(Saved entries)

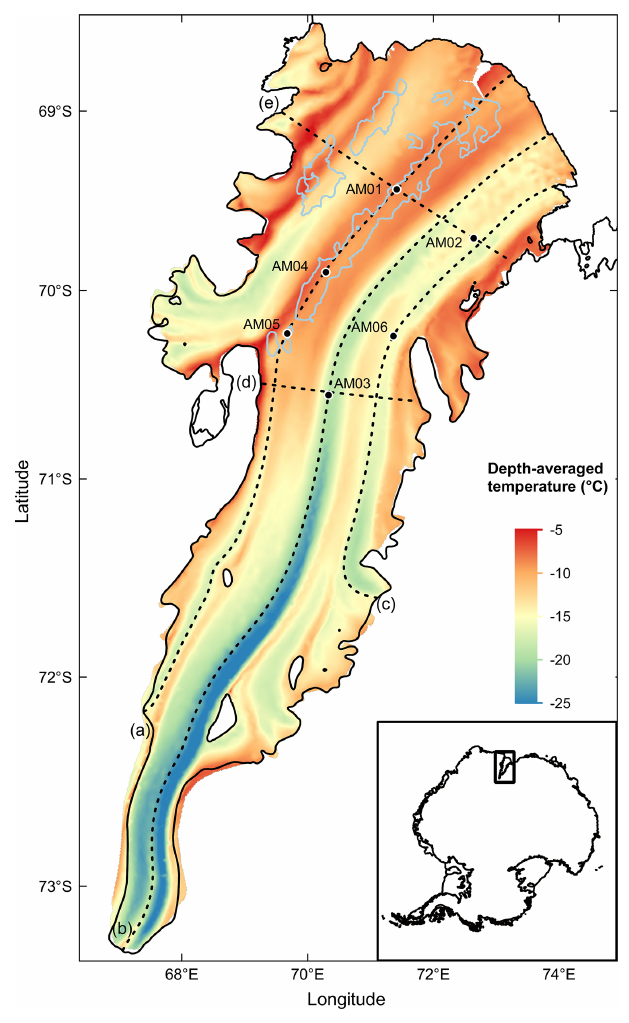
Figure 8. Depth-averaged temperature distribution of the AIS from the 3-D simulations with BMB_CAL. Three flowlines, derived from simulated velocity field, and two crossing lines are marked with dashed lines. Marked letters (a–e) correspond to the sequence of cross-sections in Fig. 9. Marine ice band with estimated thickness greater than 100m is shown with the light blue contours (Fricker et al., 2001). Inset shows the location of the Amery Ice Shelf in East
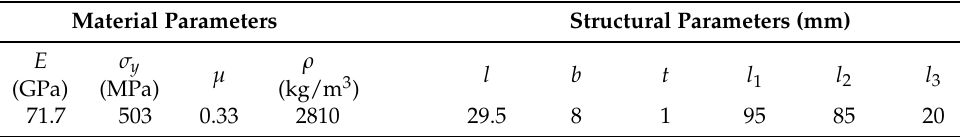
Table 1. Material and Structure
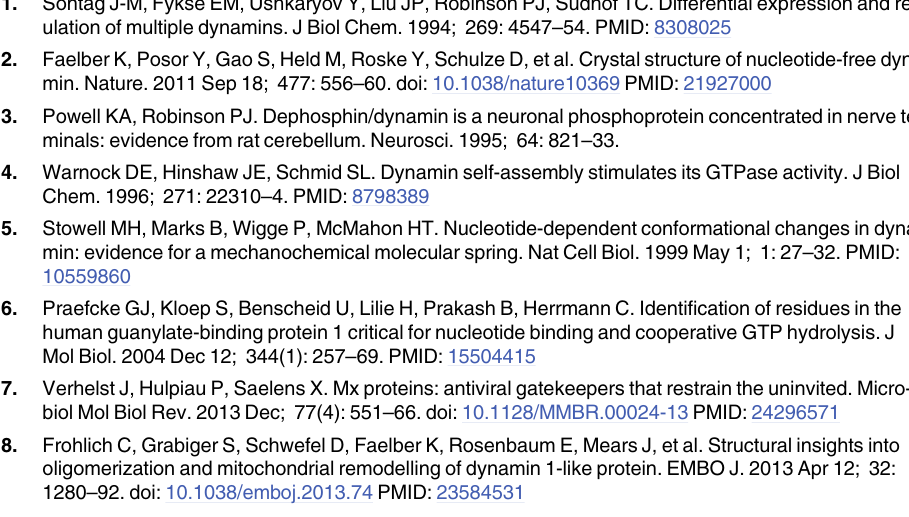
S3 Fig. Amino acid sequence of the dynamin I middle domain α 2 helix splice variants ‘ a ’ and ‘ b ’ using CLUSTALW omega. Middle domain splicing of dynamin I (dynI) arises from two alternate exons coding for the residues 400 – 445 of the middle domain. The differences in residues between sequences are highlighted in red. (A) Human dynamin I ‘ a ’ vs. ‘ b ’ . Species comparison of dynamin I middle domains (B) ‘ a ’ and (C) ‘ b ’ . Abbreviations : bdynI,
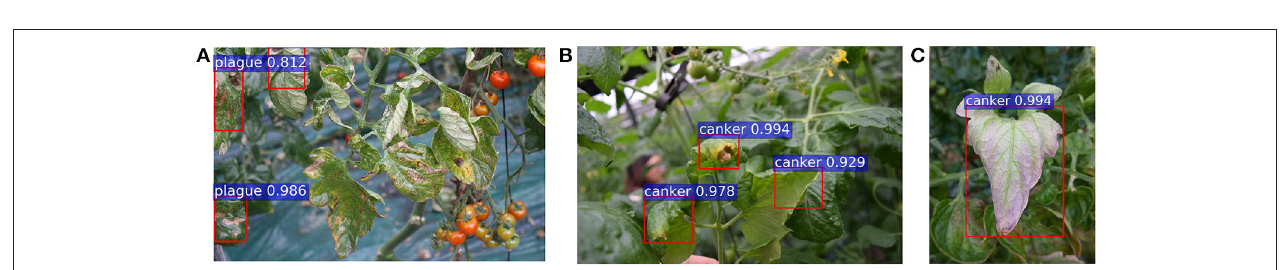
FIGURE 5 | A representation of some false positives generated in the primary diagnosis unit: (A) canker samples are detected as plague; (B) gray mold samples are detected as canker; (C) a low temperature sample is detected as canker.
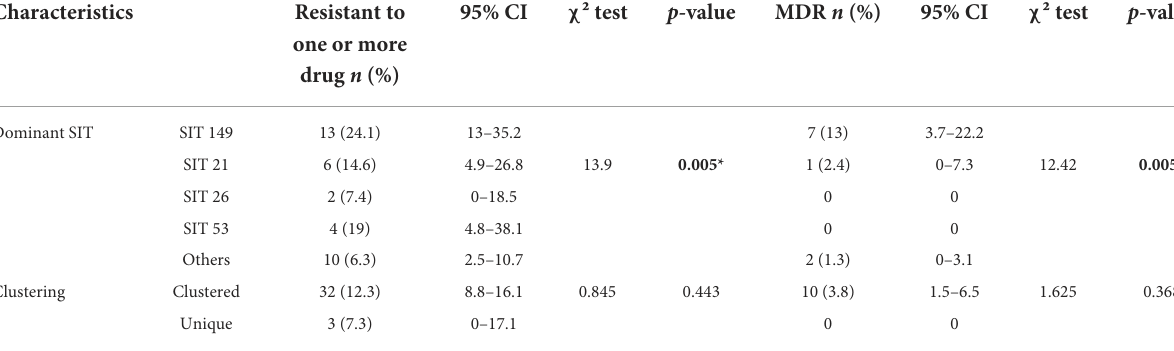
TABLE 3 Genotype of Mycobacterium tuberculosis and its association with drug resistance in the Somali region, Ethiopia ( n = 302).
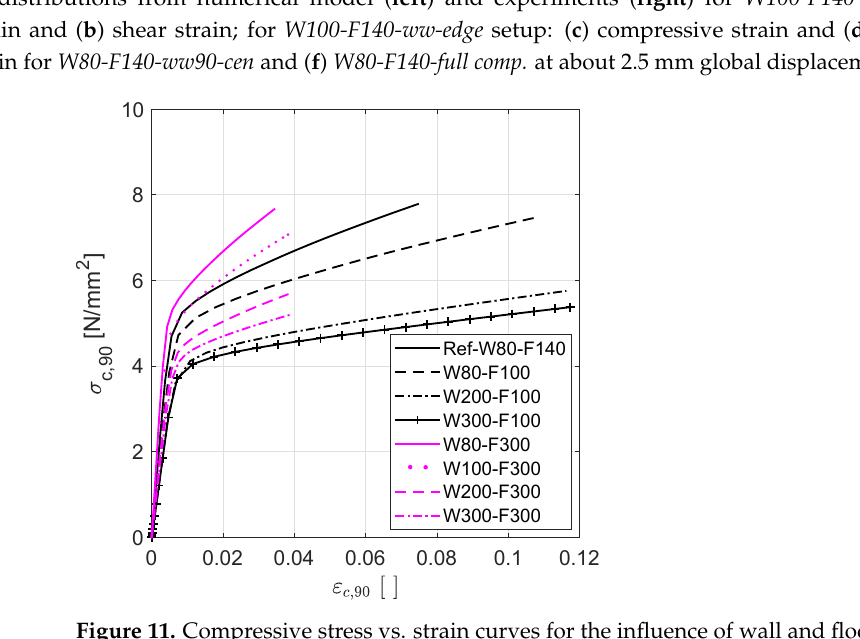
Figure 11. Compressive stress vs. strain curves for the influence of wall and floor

[ABOUT THIS EXERCISE] Say how many lines in the entries include the string "from", and write nothing besides that number.

[OUTPUT FOR THIS EXERCISE] 2